Media Player, like MPEG-1 itself, is inherently file-oriented and does not support playback of continuous sources such as cameras via a network. Before Media Player begins to play back a received video file, it must first be informed of certain parameters including file name and file length. This is incompatible with the concept of a continuous streaming source, which may not have a filename and which has no definable file length.

Moreover, the time stamping mechanism used by Media Player is fundamentally incompatible with the time stamping scheme standardized by the MPEG-1 standard. MPEG-1 calls out a time stamping mechanism which is based on a continuously incrementing 94 kHz clock located within the encoder. Further, the MPEG-1 standard assumes no Beginning-of-File marker, since it is intended to produce a continuous stream.

Media Player, on the other hand, accomplishes time stamping by counting 100's of nanoseconds since the beginning of the current file.

SUMMARY OF THE INVENTION

The subject invention is directed to an IP-network-based surveillance and monitoring system wherein video captured from a number of remotely located security cameras may be digitized, compressed, and networked for access, review and control at a remote monitoring station. The preferred embodiment incorporates a streaming video system for capturing, encoding and transmitting continuous video from a camera to a display monitor via a network includes an encoder for receiving a video signal from the camera, the encoder producing a high-resolution output signal and a low-resolution output signal representing the video signal, a router or switch for receiving both the high resolution output signal and the low-resolution output signal and a display monitor in communication with the router for selectively displaying either the high-resolution output signal or the low-resolution output signal. It will be understood by those skilled in the art that the terms “router and/or switch” as used herein is intended as a generic term for receiving and rerouting a plurality of signals. Hubs, switched hubs and intelligent routers are all included in the terms “router and/or switch” as used herein.

In the preferred embodiment the camera videos are digitized and encoded in three separate formats: motion MPEG-1 at 352×240 resolution, motion MPEG-1 at 176×112 resolution, and JPEG at 720×480 resolution. Each remote monitoring station is PC-based with a plurality of monitors, one of which is designated a primary monitor. The primary monitor provides the user interface function screen and the other, secondary monitors are adapted for displaying full screen, split screen and multiple screen displays of the various cameras. Each video stream thus displayed requires the processor to run an instance of the video player, such as by way of example, Microsoft Media Player. A single Pentium III 500 MHz processor can support a maximum of 16 such instance, provided that the input video is constrained to QSIF resolution and a bitrate of 128 kb/s.

The novel user interface functions of the system interact with the system through the browser. Initially, a splash screen occurs, containing the logon dialog. A check box is provided to enable an automatic load of the user's last application settings. After logon, the server loads a series of HTML pages which, with the associated scripts and applets, provide the entire user interface. Users equipped with a single-monitor system interact with the system entirely through the primary screen. Users may have multiple secondary screens, which are controlled by the primary screen. In the preferred embodiment the primary screen is divided into three windows: the map window; the video window and the control window.

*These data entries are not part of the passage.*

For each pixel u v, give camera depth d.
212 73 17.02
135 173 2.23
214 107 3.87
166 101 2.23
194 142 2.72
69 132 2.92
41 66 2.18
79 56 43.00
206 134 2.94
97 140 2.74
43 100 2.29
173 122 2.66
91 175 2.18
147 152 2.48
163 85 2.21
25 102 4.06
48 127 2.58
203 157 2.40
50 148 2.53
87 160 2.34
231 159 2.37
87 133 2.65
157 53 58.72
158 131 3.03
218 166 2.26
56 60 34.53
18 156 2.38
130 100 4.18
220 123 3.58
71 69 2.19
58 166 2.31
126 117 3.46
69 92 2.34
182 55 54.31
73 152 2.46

The primary screen map window contains a map of the facility and typically is a user-supplied series of one or more bitmaps. Each map contains icons representing cameras or other sensor sites. Each camera/sensor icon represents the position of the camera within the facility. Each site icon represents another facility or function site within the facility. In addition, camera icons are styled so as to indicate the direction the camera is pointed. When a mouse pointer dwells over a camera icon for a brief, predefined interval, a “bubble” appears identifying the camera. Each camera has an associated camera ID or camera name. Both of these are unique alphanumeric names of 20 characters or less and are maintained in a table managed by the server. The camera ID is used internally by the system to identify the camera and is not normally seen by the user. The camera name is a user-friendly name, assigned by the user and easily changeable from the user screen. Any user with administrator privileges may change the camera name.

In the preferred embodiment, the map window is a pre-defined size, typically 510 pixels by 510 pixels. The bit map may be scaled to fit with the camera icons accordingly repositioned.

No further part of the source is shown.